Author: Gershon Ben Keren
Civilized people want a civilized response to violence – a solution that avoids harming or injuring their assailant, or at the most, causes their attacker just enough pain and discomfort that it dissuades them from continuing further. Such ideas come from the media’s presentation of violence, where assailants make singular, clearly identifiable attacks, which can be dealt with in a clean and crisp manner, using definable defenses that have been created with such specific attacks in mind. In reality, violent assaults are simply that; a continuous and often repetitive use of force, with each attack merging and flowing into the next e.g. a frenzied stabbing, where a knife wielding assailant simply stabs, recoils, stabs and recoils etc. at a target’s torso, so quickly that it is impossible to distinguish each stab from the next – this is how the uneducated and emotional assailant works. There is no civilized response to this: violence must be met with greater violence. This is the combative mindset.
This is a hard concept for people to grasp. It is not simply your technical ability that ups your survival chances but the mindset that the training of techniques – properly – brings. There are many people who walk through our doors that are searching for the “secret” techniques, and whenever you hear the word secret in the martial arts/self-defense worlds you should substitute it for “shortcuts”. These are the individuals that shun the hard work and the dedication that is necessary for them to progress. When I lived in the UK I did some DVD’s for a company that marketed to these individuals. I and other instructors were told that if a 250 lb, pizza eating, couch potato would question their ability to perform a certain technique we should drop it from our list. Their best-selling DVD’s was from a pressure point expert, who would teach you how to perform “killer” techniques in 10 minutes etc. simply by grabbing hold of someone in the right spot. The individuals who bought theses DVD’s believed that should they be attacked, simply touching meridian point G14, would bring an attacker to their knees. Whether this is true or not is immaterial: that a person can get close enough to a violent attacker to apply a pressure point is a ridiculous starting point from a self-defense perspective. These techniques did not train or work with the mindset necessary to survive a violent assault – although they appeared to promote extreme violence, they didn’t connect a person emotionally to the act they were performing.

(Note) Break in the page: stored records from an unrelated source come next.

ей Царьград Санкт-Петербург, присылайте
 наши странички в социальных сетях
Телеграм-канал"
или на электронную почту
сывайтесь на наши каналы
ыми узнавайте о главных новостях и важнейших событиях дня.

Your training of techniques should incorporate the mindset element which encourages you to not simply attack your assailant but assault them with extreme violence. Your training should bring you to a point where you are so focused on performing a technique with maximum aggression that every other thought and idea leaves your mind. You should in any aggressive situation you face first claim the moral authority to act. If you have followed a path of de-escalation and disengagement and you are facing the prospect of being involved in a physical confrontation, the legal aspects of your situation will largely have taken care of themselves (or to the point where a good lawyer will be able to present a strong case in your favor) and so the “legal” doubt about acting should have been removed from your mind. It is the legal system that exists to ensure that we all behave in a civilized fashion, once this has been put aside, by your aggressor so must you. A Fight is a time for extreme focused violence.

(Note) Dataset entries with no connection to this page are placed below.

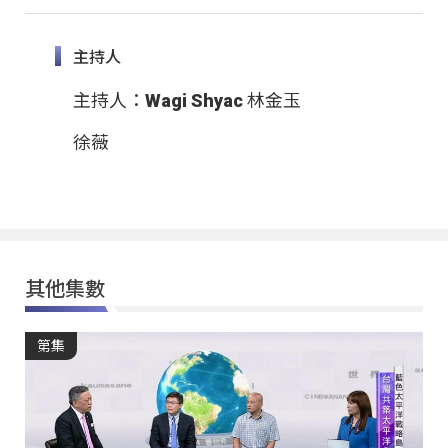
主持人
主持人：Wagi Shyac 林金玉
徐薇
其他集數
第集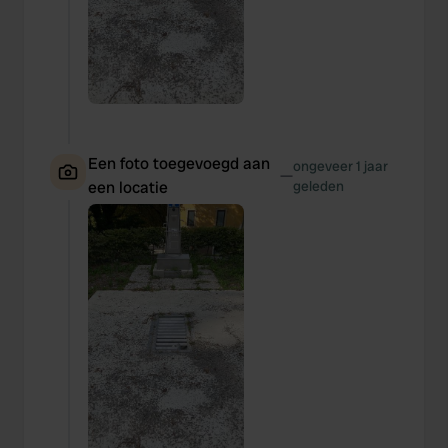
Een foto toegevoegd aan
ongeveer 1 jaar
—
een locatie
geleden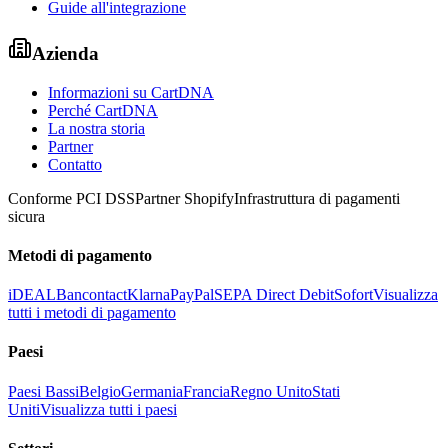
Guide all'integrazione
Azienda
Informazioni su CartDNA
Perché CartDNA
La nostra storia
Partner
Contatto
Conforme PCI DSS
Partner Shopify
Infrastruttura di pagamenti
sicura
Metodi di pagamento
iDEAL
Bancontact
Klarna
PayPal
SEPA Direct Debit
Sofort
Visualizza
tutti i metodi di pagamento
Paesi
Paesi Bassi
Belgio
Germania
Francia
Regno Unito
Stati
Uniti
Visualizza tutti i paesi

If you meet violence, quickly, decisively and with greater violence – after first having exhausted your other non-physical paths, or having recognized the situation cannot be rectified through de-escalation and disengagement – the incident will be over quickly and with the reduced likelihood of injury to yourself. When you train, train with the concentrated mindset of delivering extreme violence (this doesn’t mean you have to hurt or injure your partner rather that you should not simply go through the motions of a technique but also reference your emotional side in your training).